Life changing accidents
She says seeing how the UN was being run didn’t quite sit right with her. But as for the accident? Well, it changed her whole life outlook.
“I was leaving work late, and [as I crossed the road], I thought the cab driver would stop, but he didn’t. I was taken to the ER with a broken leg and bruises, and had tests to see if there was internal damage,” she said.
“I think that’s when I realised that’s what life is,” she explains.
“You live by certain rules for professional and materialistic success. Yet, in the face of death, all I was left with was regret. I thought, if I died today, what would my obituary be? That I was a selfish person.”
She explains that the incident, in short, changed the trajectory of her life. “There was a shift where self became selfless,” she goes on. “I dedicated two years to the reforms, and became even more interested in doing the best I could, finding the courage to do the right thing, and to have a say in the new changes, policies and directions,” she shares.
Addressing bigger global problems
It wasn’t just the near death experience that changed her outlook – a work trip to Uganda changed her life course, too.
“When I was in Uganda, I saw a child eating mud. It was devastating,” she explains. When she got home, she went straight to senior officials at the UN to ask what they could do to help. Their response? “Mud is good for children, it’s full of iron”.
“That’s when I realised we can’t rely on the current leadership to do the right thing, and show the moral and conscious courage that you need to stand up for others,” she explains. “Change is needed.”
So she spent years working hard at the UN in a fairly junior position, trying to make a change. But then, she had an epiphany, realising that unless she ran for Secretary General, she couldn’t legitimately make any long lasting change.
Her plans for Secretary General, if she wins
So, if she got the role, what does she plan to change? Her core focuses are humanitarian issues and basic education rights.
“I want to protect human rights and refugees, that is a huge part of my platform,” she explains. “I want to develop sustainable solutions to make sure all the basic needs of refugees are addressed: that means giving them food, clothing, and shelter.”
And once that’s done? “Once we address the basic humanitarian needs, then we really need to find a solution to getting them out of the refugee camps,” Akanksha shares. “The UN is not meeting the needs of the refugee people, not even basic needs. For example, the UN’s travel budget is close to 2.5 million for business and first class travelling. They need four billion dollars to meet the needs of refugees. Why not take half from the travel? Why do you need business class travel?,” she asks.
“How can you consciously spend money on this when you can’t meet the needs of refugees?”
Secondly, she wants to equip what she calls ‘change makers’ with the right tools to really make a difference. “We need to give the real agents of change the tools they need,” she shares.

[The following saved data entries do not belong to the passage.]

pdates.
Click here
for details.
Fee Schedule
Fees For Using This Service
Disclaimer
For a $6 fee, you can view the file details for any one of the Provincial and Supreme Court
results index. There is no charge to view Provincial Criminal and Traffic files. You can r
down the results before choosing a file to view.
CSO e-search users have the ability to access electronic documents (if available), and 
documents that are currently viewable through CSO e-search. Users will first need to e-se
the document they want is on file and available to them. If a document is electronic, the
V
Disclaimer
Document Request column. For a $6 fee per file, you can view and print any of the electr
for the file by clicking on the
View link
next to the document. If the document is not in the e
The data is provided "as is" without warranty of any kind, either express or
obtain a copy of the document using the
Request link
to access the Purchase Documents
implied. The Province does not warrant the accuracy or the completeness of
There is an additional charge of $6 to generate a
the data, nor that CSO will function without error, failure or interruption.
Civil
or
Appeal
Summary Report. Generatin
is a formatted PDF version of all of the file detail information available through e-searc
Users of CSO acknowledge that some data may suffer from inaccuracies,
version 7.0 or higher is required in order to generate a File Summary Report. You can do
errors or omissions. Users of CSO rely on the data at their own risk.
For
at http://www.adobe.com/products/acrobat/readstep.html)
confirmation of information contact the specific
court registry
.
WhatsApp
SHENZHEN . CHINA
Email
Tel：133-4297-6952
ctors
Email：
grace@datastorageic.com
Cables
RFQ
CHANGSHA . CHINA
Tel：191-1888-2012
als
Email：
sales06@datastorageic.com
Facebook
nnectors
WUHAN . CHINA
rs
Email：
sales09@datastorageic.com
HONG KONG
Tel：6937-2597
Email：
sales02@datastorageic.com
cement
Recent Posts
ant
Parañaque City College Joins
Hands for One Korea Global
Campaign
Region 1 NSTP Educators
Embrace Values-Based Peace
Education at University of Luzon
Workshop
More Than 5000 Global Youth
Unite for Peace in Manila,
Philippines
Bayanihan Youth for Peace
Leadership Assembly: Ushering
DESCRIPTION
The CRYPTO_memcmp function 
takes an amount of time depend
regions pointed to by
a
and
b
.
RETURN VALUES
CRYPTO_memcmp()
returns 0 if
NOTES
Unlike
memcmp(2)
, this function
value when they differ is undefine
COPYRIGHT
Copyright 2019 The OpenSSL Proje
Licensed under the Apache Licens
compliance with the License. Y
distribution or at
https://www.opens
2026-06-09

By this, she really means internet access. “It’s critical because the internet is our greatest educator today.”
And finally, she’s really passionate about actually kickstarting change environmentally. “We need to stop talking and start doing, and that specifically applies to climate change,” she explains. “We all agree that climate change is critical, but we need to shift from talking to actually spending money on major issues.”
Arora’s advice to the younger generation?
She shares two things. “First of all, be yourself,” she says.
“As Oscar Wilde said, everyone else is taken. Have the courage to be who you are, as you are, and accept and embrace yourself, too.”
And secondly? “My other message would be to have courage,” she explains. “Often we think that life is about knowing all the facts. Of course knowledge is helpful, but life is about having the courage to act on that knowledge. History depends on your courage to act and refuse to stand back. We have to take ownership of the world: we are inheriting it, so we have to go and take the lead now.”